Il n’est pas besoin d’avoir un problème avec l’alcool pour donner naissance à un enfant qui présentera des TSAF : une alcoolisation ponctuelle importante festive peut être à risque, de même qu’une faible consommation journalière.
Il n’y a pas de seuil connu en-dessous duquel la consommation serait sans risque pour le futur bébé.
La consommation du futur papa dans les mois précédant la conception est également un risque pour le futur bébé : L’alcool altère la capacité des gênes paternels à s’exprimer lors de l’embryogénèse (la période de la « construction » de l’embryon). Cela peut aussi aboutir à des malformations, même si la maman n’a pas consommé d’alcool pendant la grossesse.
Les recherches scientifiques ont prouvé que la consommation du futur père avant la conception de l’enfant aura un impact au niveau génétique. Pour mémoire, la spermatogénèse dure environ 2 mois. Si le futur père a une consommation d’alcool habituelle problématique et qu’une grossesse est démarrée, l’alcool consommé pendant les 2 mois précédents aura altéré la capacité de ses gènes à s’exprimer normalement et au bon moment pendant l’embryogénèse (la « construction » du bébé). Il pourra être la cause de malformations très semblables à celles présentes chez un enfant ayant un Syndrome d’Alcoolisation Fœtale, même si la future mère n’a pas consommé.
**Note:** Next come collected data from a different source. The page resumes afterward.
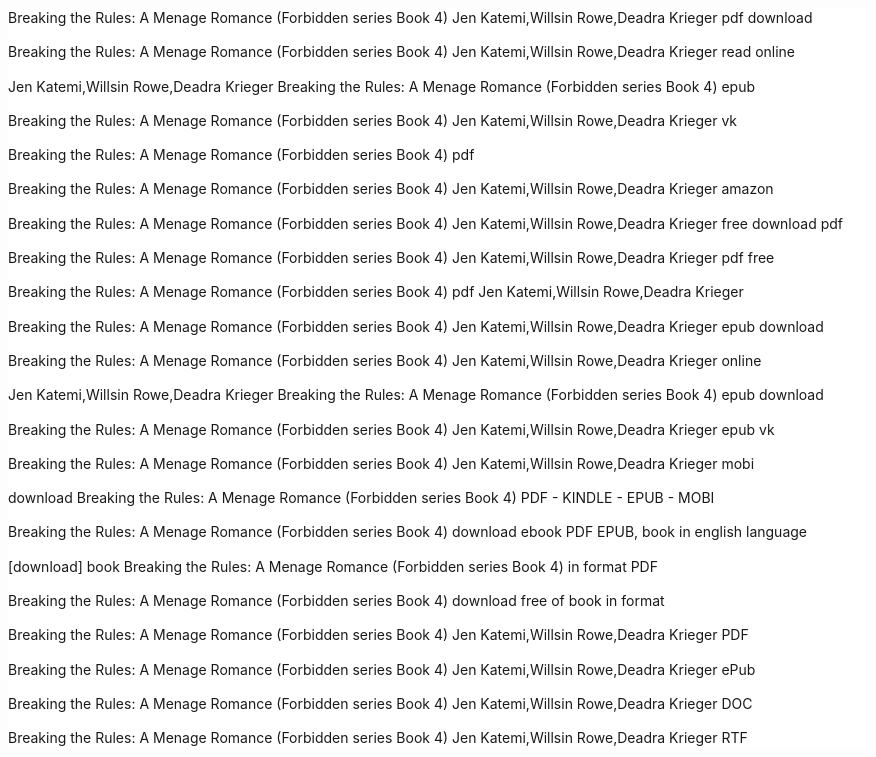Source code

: Breaking the Rules: A Menage Romance (Forbidden series Book 4) Jen Katemi,Willsin Rowe,Deadra Krieger pdf download

Breaking the Rules: A Menage Romance (Forbidden series Book 4) Jen Katemi,Willsin Rowe,Deadra Krieger read online

Jen Katemi,Willsin Rowe,Deadra Krieger Breaking the Rules: A Menage Romance (Forbidden series Book 4) epub

Breaking the Rules: A Menage Romance (Forbidden series Book 4) Jen Katemi,Willsin Rowe,Deadra Krieger vk

Breaking the Rules: A Menage Romance (Forbidden series Book 4) pdf

Breaking the Rules: A Menage Romance (Forbidden series Book 4) Jen Katemi,Willsin Rowe,Deadra Krieger amazon

Breaking the Rules: A Menage Romance (Forbidden series Book 4) Jen Katemi,Willsin Rowe,Deadra Krieger free download pdf

Breaking the Rules: A Menage Romance (Forbidden series Book 4) Jen Katemi,Willsin Rowe,Deadra Krieger pdf free

Breaking the Rules: A Menage Romance (Forbidden series Book 4) pdf Jen Katemi,Willsin Rowe,Deadra Krieger

Breaking the Rules: A Menage Romance (Forbidden series Book 4) Jen Katemi,Willsin Rowe,Deadra Krieger epub download

Breaking the Rules: A Menage Romance (Forbidden series Book 4) Jen Katemi,Willsin Rowe,Deadra Krieger online

Jen Katemi,Willsin Rowe,Deadra Krieger Breaking the Rules: A Menage Romance (Forbidden series Book 4) epub download

Breaking the Rules: A Menage Romance (Forbidden series Book 4) Jen Katemi,Willsin Rowe,Deadra Krieger epub vk

Breaking the Rules: A Menage Romance (Forbidden series Book 4) Jen Katemi,Willsin Rowe,Deadra Krieger mobi

download Breaking the Rules: A Menage Romance (Forbidden series Book 4) PDF - KINDLE - EPUB - MOBI

Breaking the Rules: A Menage Romance (Forbidden series Book 4) download ebook PDF EPUB, book in english language

[download] book Breaking the Rules: A Menage Romance (Forbidden series Book 4) in format PDF

Breaking the Rules: A Menage Romance (Forbidden series Book 4) download free of book in format

Breaking the Rules: A Menage Romance (Forbidden series Book 4) Jen Katemi,Willsin Rowe,Deadra Krieger PDF

Breaking the Rules: A Menage Romance (Forbidden series Book 4) Jen Katemi,Willsin Rowe,Deadra Krieger ePub

Breaking the Rules: A Menage Romance (Forbidden series Book 4) Jen Katemi,Willsin Rowe,Deadra Krieger DOC

Breaking the Rules: A Menage Romance (Forbidden series Book 4) Jen Katemi,Willsin Rowe,Deadra Krieger RTF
Quand une femme enceinte consomme des boissons alcoolisées, l’alcool traverse la barrière placentaire et expose le fœtus au même niveau d’alcoolémie que sa mère, alors que son foie est immature et incapable de métaboliser la molécule. L’alcoolisation du foetus est donc bien plus longue que celle de la mère. L’alcool est toxique : à tous les stades de la grossesse, il affecte le bon développement des organes du futur bébé, et surtout de son cerveau.
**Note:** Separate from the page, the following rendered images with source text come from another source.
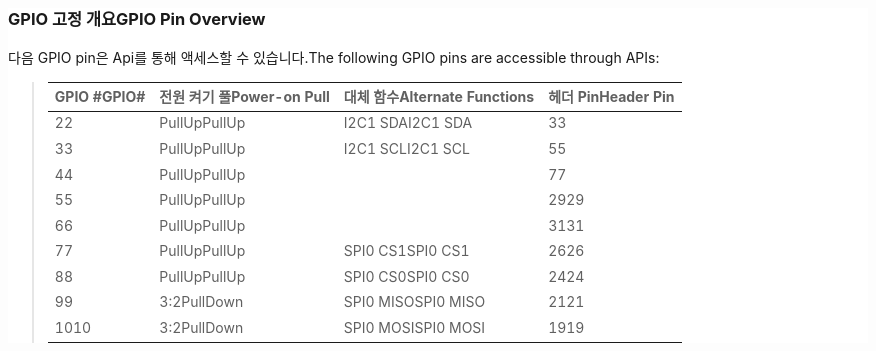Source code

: ### <a name="gpio-pin-overview"></a><span data-ttu-id="4c4c1-117">GPIO 고정 개요</span><span class="sxs-lookup"><span data-stu-id="4c4c1-117">GPIO Pin Overview</span></span>

<span data-ttu-id="4c4c1-118">다음 GPIO pin은 Api를 통해 액세스할 수 있습니다.</span><span class="sxs-lookup"><span data-stu-id="4c4c1-118">The following GPIO pins are accessible through APIs:</span></span>

> | <span data-ttu-id="4c4c1-119">GPIO #</span><span class="sxs-lookup"><span data-stu-id="4c4c1-119">GPIO#</span></span> | <span data-ttu-id="4c4c1-120">전원 켜기 풀</span><span class="sxs-lookup"><span data-stu-id="4c4c1-120">Power-on Pull</span></span> | <span data-ttu-id="4c4c1-121">대체 함수</span><span class="sxs-lookup"><span data-stu-id="4c4c1-121">Alternate Functions</span></span> | <span data-ttu-id="4c4c1-122">헤더 Pin</span><span class="sxs-lookup"><span data-stu-id="4c4c1-122">Header Pin</span></span>         |
> |-------|---------------|---------------------|--------------------|
> | <span data-ttu-id="4c4c1-123">2</span><span class="sxs-lookup"><span data-stu-id="4c4c1-123">2</span></span>     | <span data-ttu-id="4c4c1-124">PullUp</span><span class="sxs-lookup"><span data-stu-id="4c4c1-124">PullUp</span></span>        | <span data-ttu-id="4c4c1-125">I2C1 SDA</span><span class="sxs-lookup"><span data-stu-id="4c4c1-125">I2C1 SDA</span></span>            | <span data-ttu-id="4c4c1-126">3</span><span class="sxs-lookup"><span data-stu-id="4c4c1-126">3</span></span>                  |
> | <span data-ttu-id="4c4c1-127">3</span><span class="sxs-lookup"><span data-stu-id="4c4c1-127">3</span></span>     | <span data-ttu-id="4c4c1-128">PullUp</span><span class="sxs-lookup"><span data-stu-id="4c4c1-128">PullUp</span></span>        | <span data-ttu-id="4c4c1-129">I2C1 SCL</span><span class="sxs-lookup"><span data-stu-id="4c4c1-129">I2C1 SCL</span></span>            | <span data-ttu-id="4c4c1-130">5</span><span class="sxs-lookup"><span data-stu-id="4c4c1-130">5</span></span>                  |
> | <span data-ttu-id="4c4c1-131">4</span><span class="sxs-lookup"><span data-stu-id="4c4c1-131">4</span></span>     | <span data-ttu-id="4c4c1-132">PullUp</span><span class="sxs-lookup"><span data-stu-id="4c4c1-132">PullUp</span></span>        |                     | <span data-ttu-id="4c4c1-133">7</span><span class="sxs-lookup"><span data-stu-id="4c4c1-133">7</span></span>                  |
> | <span data-ttu-id="4c4c1-134">5</span><span class="sxs-lookup"><span data-stu-id="4c4c1-134">5</span></span>     | <span data-ttu-id="4c4c1-135">PullUp</span><span class="sxs-lookup"><span data-stu-id="4c4c1-135">PullUp</span></span>        |                     | <span data-ttu-id="4c4c1-136">29</span><span class="sxs-lookup"><span data-stu-id="4c4c1-136">29</span></span>                 |
> | <span data-ttu-id="4c4c1-137">6</span><span class="sxs-lookup"><span data-stu-id="4c4c1-137">6</span></span>     | <span data-ttu-id="4c4c1-138">PullUp</span><span class="sxs-lookup"><span data-stu-id="4c4c1-138">PullUp</span></span>        |                     | <span data-ttu-id="4c4c1-139">31</span><span class="sxs-lookup"><span data-stu-id="4c4c1-139">31</span></span>                 |
> | <span data-ttu-id="4c4c1-140">7</span><span class="sxs-lookup"><span data-stu-id="4c4c1-140">7</span></span>     | <span data-ttu-id="4c4c1-141">PullUp</span><span class="sxs-lookup"><span data-stu-id="4c4c1-141">PullUp</span></span>        | <span data-ttu-id="4c4c1-142">SPI0 CS1</span><span class="sxs-lookup"><span data-stu-id="4c4c1-142">SPI0 CS1</span></span>            | <span data-ttu-id="4c4c1-143">26</span><span class="sxs-lookup"><span data-stu-id="4c4c1-143">26</span></span>                 |
> | <span data-ttu-id="4c4c1-144">8</span><span class="sxs-lookup"><span data-stu-id="4c4c1-144">8</span></span>     | <span data-ttu-id="4c4c1-145">PullUp</span><span class="sxs-lookup"><span data-stu-id="4c4c1-145">PullUp</span></span>        | <span data-ttu-id="4c4c1-146">SPI0 CS0</span><span class="sxs-lookup"><span data-stu-id="4c4c1-146">SPI0 CS0</span></span>            | <span data-ttu-id="4c4c1-147">24</span><span class="sxs-lookup"><span data-stu-id="4c4c1-147">24</span></span>                 |
> | <span data-ttu-id="4c4c1-148">9</span><span class="sxs-lookup"><span data-stu-id="4c4c1-148">9</span></span>     | <span data-ttu-id="4c4c1-149">3:2</span><span class="sxs-lookup"><span data-stu-id="4c4c1-149">PullDown</span></span>      | <span data-ttu-id="4c4c1-150">SPI0 MISO</span><span class="sxs-lookup"><span data-stu-id="4c4c1-150">SPI0 MISO</span></span>           | <span data-ttu-id="4c4c1-151">21</span><span class="sxs-lookup"><span data-stu-id="4c4c1-151">21</span></span>                 |
> | <span data-ttu-id="4c4c1-152">10</span><span class="sxs-lookup"><span data-stu-id="4c4c1-152">10</span></span>    | <span data-ttu-id="4c4c1-153">3:2</span><span class="sxs-lookup"><span data-stu-id="4c4c1-153">PullDown</span></span>      | <span data-ttu-id="4c4c1-154">SPI0 MOSI</span><span class="sxs-lookup"><span data-stu-id="4c4c1-154">SPI0 MOSI</span></span>           | <span data-ttu-id="4c4c1-155">19</span><span class="sxs-lookup"><span data-stu-id="4c4c1-155">19</span></span>                 |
Recommandation : ZERO alcool pendant la grossesse
La consommation d’alcool est dangereuse tout au long de la grossesse, mais le tout début (période embryonnaire, dans les trois premiers mois de grossesse ou 10 semaines d’aménorrhée) est la période la plus dangereuse : celle où l’alcool peut entraîner l’apparition de malformations visibles et graves sur différents organes.
Les méfaits de l’alcool interviennent surtout sur la formation du cerveau et du système nerveux central qui se poursuit pendant toute la grossesse et se continue même après. Il est donc susceptible de provoquer des anomalies au niveau cellulaire, non visibles extérieurement et responsables de troubles du fonctionnement du cerveau. L’alcool passe aussi dans le sang maternel et intoxique le nourrisson.